There are few studies about how much organizational change management (OCM) contributes to return on investment (ROI) of large projects. What we know, however, is that many change projects fail to meet their original targets and milestones. A few years ago, McKinsey pubished a study based on 40 large scale industrial change projects. They found out that the ROI of such projects was 143% when an excellent OCM program was part of the initiative; but only 35% when there was a poor OCM program or no program. PricewaterhouseCoopers' 2004 study of 200 companies found a clear link between change management, high performance and a high project management maturity level.
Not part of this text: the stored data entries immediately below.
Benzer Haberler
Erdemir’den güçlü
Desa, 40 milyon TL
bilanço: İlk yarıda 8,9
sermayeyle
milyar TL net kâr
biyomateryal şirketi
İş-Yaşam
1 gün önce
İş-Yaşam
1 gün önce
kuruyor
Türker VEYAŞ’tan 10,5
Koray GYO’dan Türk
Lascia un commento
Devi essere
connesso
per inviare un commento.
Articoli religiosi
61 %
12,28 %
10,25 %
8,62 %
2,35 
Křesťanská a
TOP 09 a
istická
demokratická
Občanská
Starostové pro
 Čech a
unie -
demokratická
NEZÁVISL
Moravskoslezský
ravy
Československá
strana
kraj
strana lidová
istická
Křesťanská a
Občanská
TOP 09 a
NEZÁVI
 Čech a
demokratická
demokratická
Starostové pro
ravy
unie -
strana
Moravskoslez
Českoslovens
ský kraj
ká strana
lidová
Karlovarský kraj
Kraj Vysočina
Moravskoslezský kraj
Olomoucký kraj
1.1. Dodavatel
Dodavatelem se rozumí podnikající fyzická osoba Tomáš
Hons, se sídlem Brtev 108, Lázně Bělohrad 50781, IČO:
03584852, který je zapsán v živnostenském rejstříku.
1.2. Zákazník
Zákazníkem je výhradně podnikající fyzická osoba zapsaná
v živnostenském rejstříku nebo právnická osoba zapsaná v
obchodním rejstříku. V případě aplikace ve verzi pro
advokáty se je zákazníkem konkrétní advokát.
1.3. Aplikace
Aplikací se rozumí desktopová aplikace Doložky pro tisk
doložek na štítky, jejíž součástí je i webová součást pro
Source: “Boosting Business Performance through Programme and Project Management”, September 2004. They found that 59% of project failures are caused by organizational aspects.
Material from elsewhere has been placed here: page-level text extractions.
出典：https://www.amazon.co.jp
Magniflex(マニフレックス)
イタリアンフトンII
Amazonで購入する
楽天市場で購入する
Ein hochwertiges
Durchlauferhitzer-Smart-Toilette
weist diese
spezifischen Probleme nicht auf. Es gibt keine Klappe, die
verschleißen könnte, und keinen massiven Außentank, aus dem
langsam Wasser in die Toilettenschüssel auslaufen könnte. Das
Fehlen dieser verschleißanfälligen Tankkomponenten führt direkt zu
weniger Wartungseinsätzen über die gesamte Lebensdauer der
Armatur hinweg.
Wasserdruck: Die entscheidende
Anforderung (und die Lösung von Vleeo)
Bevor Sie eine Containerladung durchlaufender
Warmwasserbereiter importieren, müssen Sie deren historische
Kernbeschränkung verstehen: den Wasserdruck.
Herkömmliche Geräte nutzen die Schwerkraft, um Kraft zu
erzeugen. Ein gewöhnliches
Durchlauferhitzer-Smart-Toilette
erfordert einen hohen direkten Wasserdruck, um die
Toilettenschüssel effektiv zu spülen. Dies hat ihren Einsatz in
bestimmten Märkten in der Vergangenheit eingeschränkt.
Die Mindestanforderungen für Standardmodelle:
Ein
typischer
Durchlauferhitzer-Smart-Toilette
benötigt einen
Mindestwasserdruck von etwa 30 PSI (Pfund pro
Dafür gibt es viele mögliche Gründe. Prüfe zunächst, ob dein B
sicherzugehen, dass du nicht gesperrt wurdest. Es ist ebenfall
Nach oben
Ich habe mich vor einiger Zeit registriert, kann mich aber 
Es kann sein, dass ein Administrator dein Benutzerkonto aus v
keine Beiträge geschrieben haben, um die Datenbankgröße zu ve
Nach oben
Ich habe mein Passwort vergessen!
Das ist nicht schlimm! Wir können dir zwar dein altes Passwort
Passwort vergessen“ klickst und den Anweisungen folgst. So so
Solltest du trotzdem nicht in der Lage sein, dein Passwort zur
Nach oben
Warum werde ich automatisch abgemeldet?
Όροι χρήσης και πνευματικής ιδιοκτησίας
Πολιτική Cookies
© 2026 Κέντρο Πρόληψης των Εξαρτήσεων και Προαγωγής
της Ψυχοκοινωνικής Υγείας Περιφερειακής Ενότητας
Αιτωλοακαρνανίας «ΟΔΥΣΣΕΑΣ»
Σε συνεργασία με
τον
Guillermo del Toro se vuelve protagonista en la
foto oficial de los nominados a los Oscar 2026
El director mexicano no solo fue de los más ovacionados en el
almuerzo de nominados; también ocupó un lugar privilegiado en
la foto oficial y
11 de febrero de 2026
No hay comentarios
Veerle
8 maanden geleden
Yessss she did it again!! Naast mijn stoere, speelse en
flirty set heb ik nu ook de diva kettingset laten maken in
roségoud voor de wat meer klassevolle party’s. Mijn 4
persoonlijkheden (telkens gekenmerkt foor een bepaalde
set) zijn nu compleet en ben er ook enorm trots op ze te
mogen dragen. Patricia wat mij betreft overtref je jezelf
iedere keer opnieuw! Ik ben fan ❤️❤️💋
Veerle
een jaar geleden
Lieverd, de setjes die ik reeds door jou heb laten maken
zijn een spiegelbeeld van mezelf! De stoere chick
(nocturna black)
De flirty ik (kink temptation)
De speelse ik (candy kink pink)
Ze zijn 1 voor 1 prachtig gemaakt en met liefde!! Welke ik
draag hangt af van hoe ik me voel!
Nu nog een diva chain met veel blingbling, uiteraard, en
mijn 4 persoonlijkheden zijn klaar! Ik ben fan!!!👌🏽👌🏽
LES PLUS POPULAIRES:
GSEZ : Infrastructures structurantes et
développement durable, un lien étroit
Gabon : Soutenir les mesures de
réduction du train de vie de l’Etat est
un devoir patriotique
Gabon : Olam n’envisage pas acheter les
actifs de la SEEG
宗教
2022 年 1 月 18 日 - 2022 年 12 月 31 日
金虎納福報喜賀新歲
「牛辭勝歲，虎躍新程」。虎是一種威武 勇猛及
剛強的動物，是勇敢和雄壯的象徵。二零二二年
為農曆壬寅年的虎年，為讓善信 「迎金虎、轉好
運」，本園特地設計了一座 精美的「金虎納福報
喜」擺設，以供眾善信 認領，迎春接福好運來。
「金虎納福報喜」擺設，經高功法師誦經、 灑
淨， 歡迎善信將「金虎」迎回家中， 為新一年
Natalie L. Petouhoff, PhD, Tamra Chandler, and Beth Montag-Schultz published a nice article on the topic: The Business Impact of Change Management. Citing the above mentioned McKinsey study, they write:

The 11 most unsuccessful companies in the McKinsey study had poor change management, which showed up as the following:

* Lack of commitment and follow through by senior executives;
* Defective project management skills among middle managers;
* Lack of training of and confusion among frontline employees.

The 11 most successful companies in the study had excellent OCM programs:

* Senior and middle managers and frontline employees were all involved;
* Everyone's responsibilities were clear;
* Reasons for the project were understood and accepted throughout the organization.
Prosci has developed an ROI model for change projects. They say that there are three decisive human factors in such a project that determine the ROI:
  • Speed of adoption (how quickly employees begin using the new process, system, technology or tools the change introduces)
  • Ultimate utilization (how many employees are engaged and practicing the 'new way of doing things' created by the project or initiative)
  • Proficiency (how effective employees are when they do implement the change)
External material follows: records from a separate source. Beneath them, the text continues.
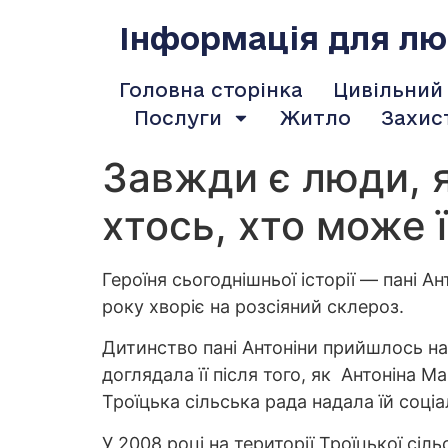
содержимому
Інформація для люд
Головна сторінка
Цивільний
Послуги
Житло
Захис
Завжди є люди, я
хтось, хто може ї
Героїня сьогоднішньої історії — пані А
року хворіє на розсіяний склероз.
Дитинство пані Антоніни прийшлось на в
доглядала її після того, як Антоніна 
Троїцька сільська рада надала їй соці
У 2008 році на території Троїцької сіл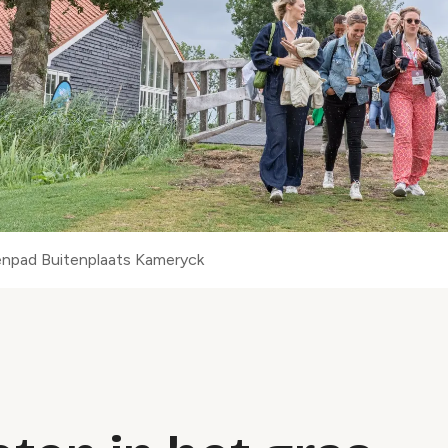
npad Buitenplaats Kameryck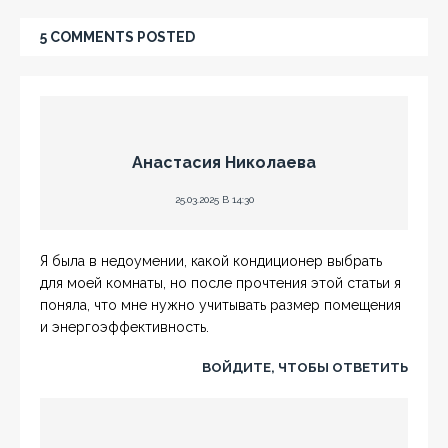
5 COMMENTS POSTED
Анастасия Николаева
25.03.2025 В 14:30
Я была в недоумении, какой кондиционер выбрать
для моей комнаты, но после прочтения этой статьи я
поняла, что мне нужно учитывать размер помещения
и энергоэффективность.
ВОЙДИТЕ, ЧТОБЫ ОТВЕТИТЬ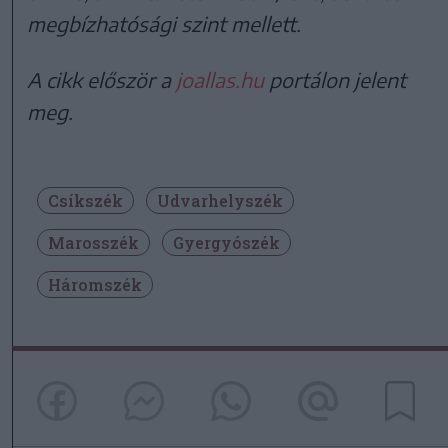
megbízhatósági szint mellett.
A cikk először a
joallas.hu
portálon jelent
meg.
Csíkszék
Udvarhelyszék
Marosszék
Gyergyószék
Háromszék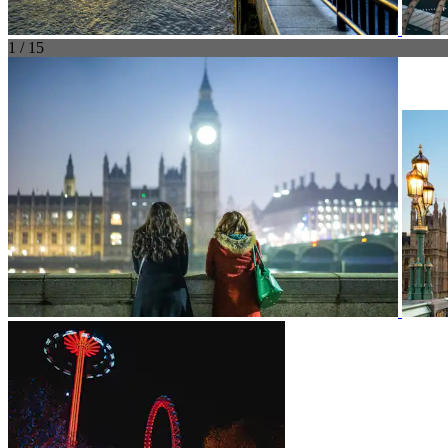
1 / 15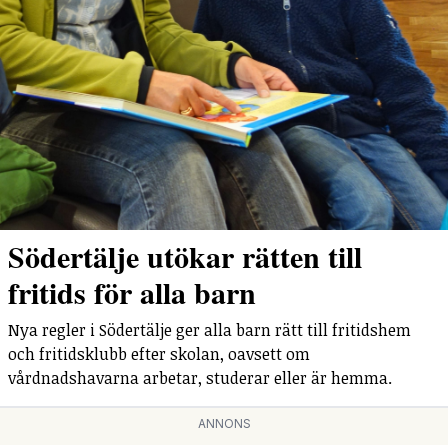
Södertälje utökar rätten till
fritids för alla barn
Nya regler i Södertälje ger alla barn rätt till fritidshem
och fritidsklubb efter skolan, oavsett om
vårdnadshavarna arbetar, studerar eller är hemma.
ANNONS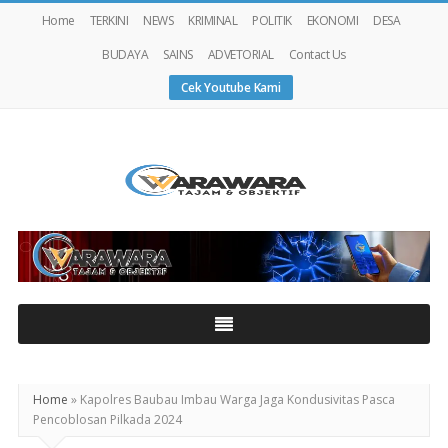
Home
TERKINI
NEWS
KRIMINAL
POLITIK
EKONOMI
DESA
BUDAYA
SAINS
ADVETORIAL
Contact Us
Cek Youtube Kami
Warawaranews
Home
»
Kapolres Baubau Imbau Warga Jaga Kondusivitas Pasca
Pencoblosan Pilkada 2024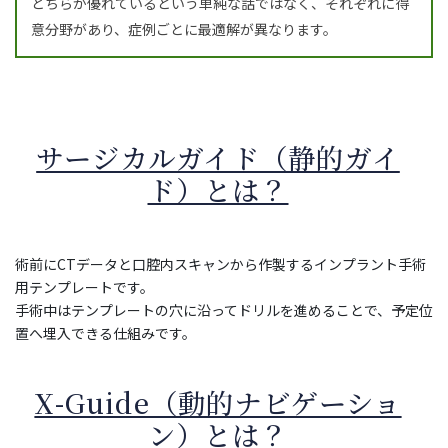
どちらが優れているという単純な話ではなく、それぞれに得
意分野があり、症例ごとに最適解が異なります。
サージカルガイド（静的ガイ
ド）とは？
術前にCTデータと口腔内スキャンから作製するインプラント手術
用テンプレートです。
手術中はテンプレートの穴に沿ってドリルを進めることで、予定位
置へ埋入できる仕組みです。
X-Guide（動的ナビゲーショ
ン）とは？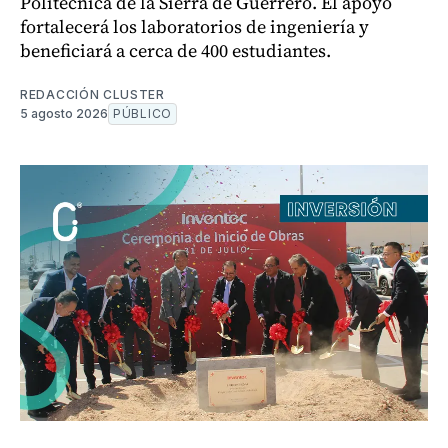
Politécnica de la Sierra de Guerrero. El apoyo
fortalecerá los laboratorios de ingeniería y
beneficiará a cerca de 400 estudiantes.
REDACCIÓN CLUSTER
5 agosto 2026
PÚBLICO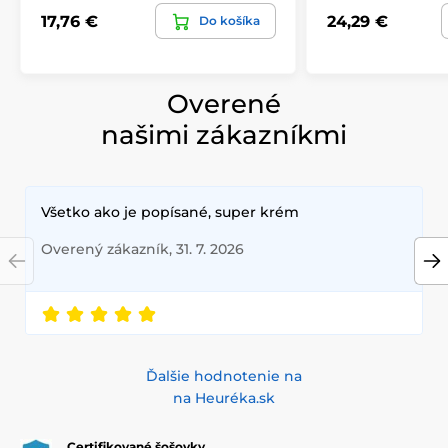
17,76 €
24,29 €
Do košíka
Overené
našimi zákazníkmi
Všetko ako je popísané, super krém
Overený zákazník, 31. 7. 2026
Ďalšie hodnotenie na
na Heuréka.sk
Certifikované šošovky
Here is a little fictual scenario / case study:

A global fruit exporter wants to implement a software that helps them to analyze the international market trends for their products. For the sake of the example let's say it is all about bananas. The new software would allow them to better track local retail prices in their markets, as well as forcast productivity changes, producer prices, the impact of changing weather conditions, consumer trends, etc. The implementation costs of the software without change management intervention are estimated at around US$ 4 million.

The core of the software is a user interface that is integrated with the existing company's enterprise system (ERP), but is basically based on a web 2.0 functionality - the employees of the company are required and requested to enter all kind of information into a system that is acessible to them. Through intelligent filters, those data are converged and condensed. Weekly reports are available to the decision makers in the company.

Originally, all levels of the company welcomed the idea of the new software. However, when it came to implementation of the system it turned out that the employees did not contribute to the dynamic data base. Half a year after after the official launch of the software, results were far beyond expectations, and adoption rates were low.

Management called in a consulting company which carried out a change management programme including the following steps:

a) a stakeholder analysis, involving 500 employees worldwide,
b) an internal communication campaign,
c) 10 smaller workshops, each involving 20-30 employees, and management staff,
d) one larger workshop involving 400 employees plus the entire top management level

The investment for these intervention was US$ 1 million, so the entire investment for the implementation of the software was US$ 6 million.

As a result, utilization rate of the new system doubled, finally leading to a 10% increase of profit of the banana trade. At an annual turnover of US$ 100, and a profit before taxes of US$ 30 million, profit rose by US$ 3 million. For simplicity reasons we assume that opportunity costs and deprecitation for the investment were US$ 1 million. The total investement plus opportunity costs plus depriciation was US$ 6 million showing that the investment was profitable after 2 years. Without the change management intervention, profitability increase from the intervention would have been US$ 1.5 million annually. So, the change management intervention was clear justfiable and profitable.

Change management interventions are needed in good or bad times. When proporly planned and adequately funde, they increase adoption rates, utiliztation and proficiency. However, most companies believe that one shot workshop, glossy brochures etc. do the trick. I believe that in future - given rising uncertainty and complexity - projects will need roughly 10% of their original budget for change management interventions. Time is money!